Par la fenêtre, nous voyons les vallons bétonnés qui servaient de bassins de rétention pour alimenter les canons à neige. Mais les coûts devenus insurmontables en raison de l'absence de froid ont conduit à les abandonner. À présent, l'eau stagne dans ces vallons. Sans gel, les moustiques y prolifèrent. Le moustique-tigre s'est installé et répand la dengue et le chikungunya.

Arrivés à la station, nous sommes frappés par l'état de délabrement des immeubles de cette ancienne usine à neige des années 1970. L'entretien du béton, qui a mal vieilli, est trop coûteux. Des bailleurs sociaux ont tenté d'installer des populations défavorisées à l'année. Mais des ghettos se sont formés en l'absence d'infrastructure sociale. Les immeubles sont donc laissés à l'abandon et aux trafics en tous genres, malgré la politique de la ville qui a créé les zones franches montagnardes sur le modèle des zones franches urbaines.

Dans une autre station, les choses sont bien différentes. C'est la station-village de Saint-Martin-des-Alpes - que les initiés appellent Saint-Mart' (noms aussi fictifs que le précédent, NDLR) : elle prend sa revanche sur le passé, quand elle n'était pas assez rentable pour le ski intensif. Désormais, c'est la station où il faut être.

Saint-Mart' a bénéficié du soutien de la Direction de l'aménagement du territoire et de l'adaptation climatique (Datac), elle-même financée par l'Union européenne depuis que la France ne dispose plus de moyens financiers. La Datac a labellisé des pôles de fraîcheur, où la population peut s'abriter durant les canicules. Cela a conduit à supprimer les forêts qui étaient envahies par les tiques porteuses de la maladie de Lyme. Les arbres sont maintenant à résine artificielle. Pour trouver de l'ombre et se protéger des effets de la chaleur, on déploie des dômes à la demande.

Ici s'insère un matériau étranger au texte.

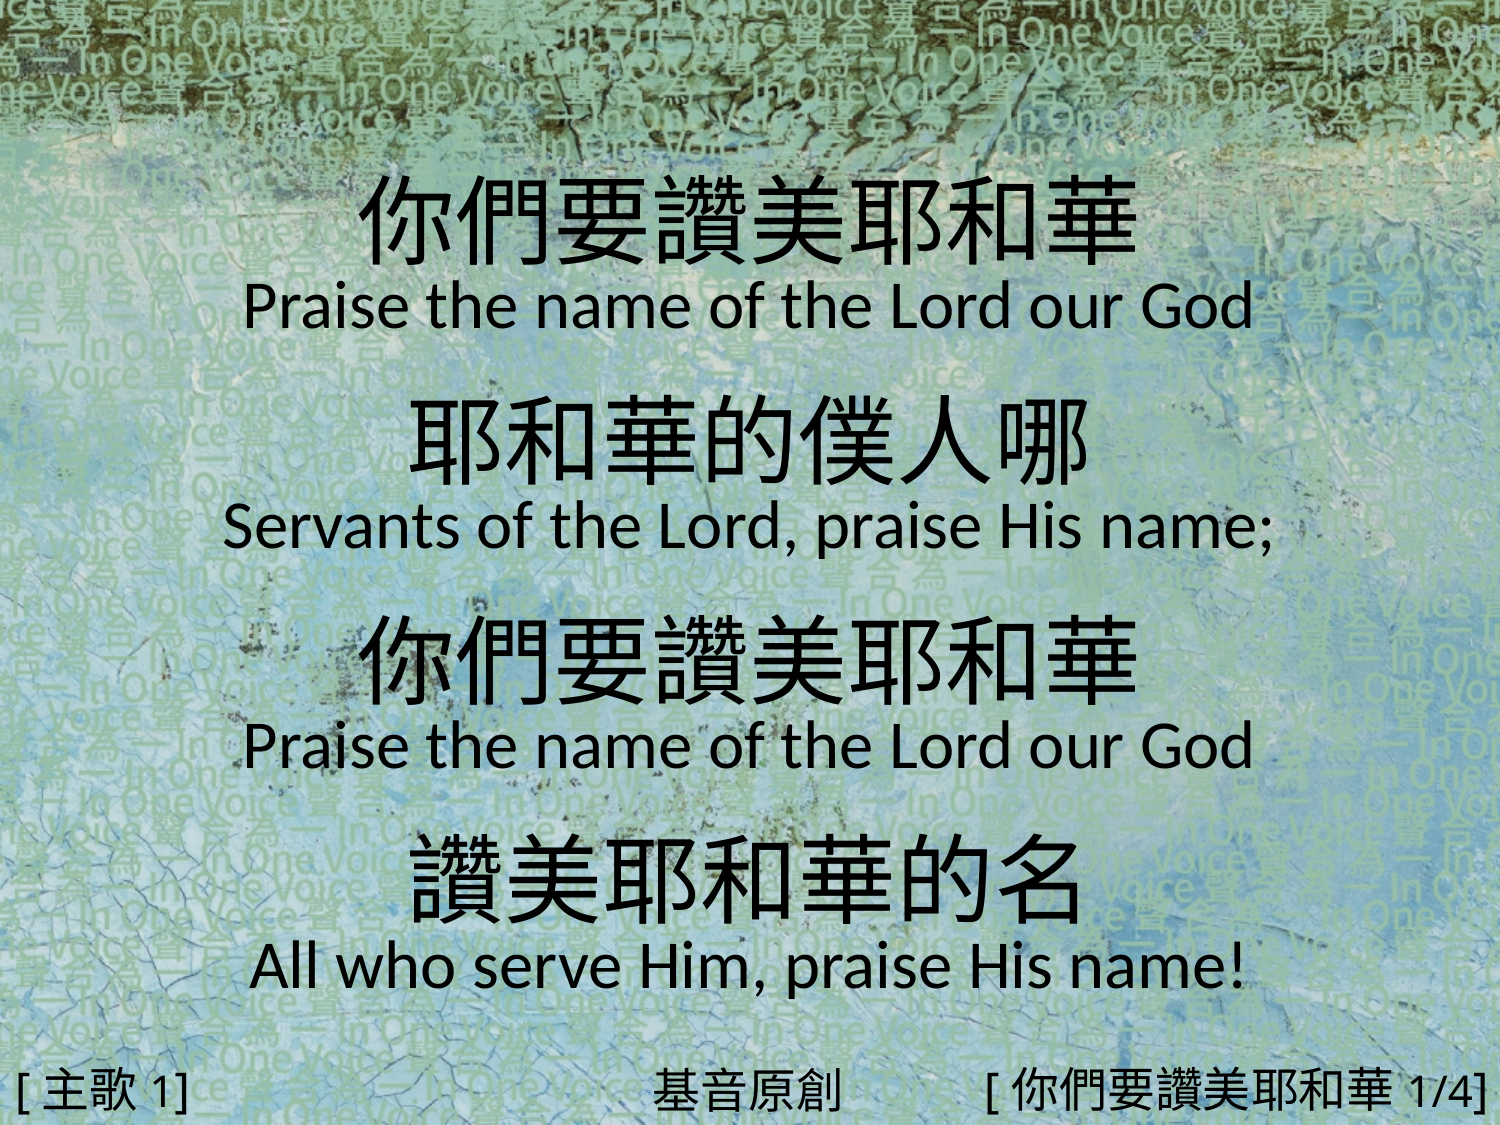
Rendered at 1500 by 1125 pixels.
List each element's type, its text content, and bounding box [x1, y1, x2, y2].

Mais Saint-Mart' n'est pas ouverte à tous. Les visiteurs doivent verser un droit d'entrée pour financer les investissements. Cela a mené à une gentrification climatique : la station est devenue exclusivement fréquentée par les plus riches.

Sans la neige et le froid, la montagne a été réorganisée, mais toujours en reproduisant les conditions sociales. Il y a ceux qui peuvent se permettre l'altitude, et ceux qui ne le peuvent pas.

En vallées, la chaleur urbaine a rendu des territoires quasiment invivables en été. La climatisation est devenue inaccessible en raison de l'explosion des coûts de l'énergie.

Les populations d'autres régions tentent de se réfugier dans les Alpes du Nord pour y trouver de la fraîcheur. Mais l'arrivée de ces populations est régulée : l'accès aux Alpes fait même l'objet de restrictions."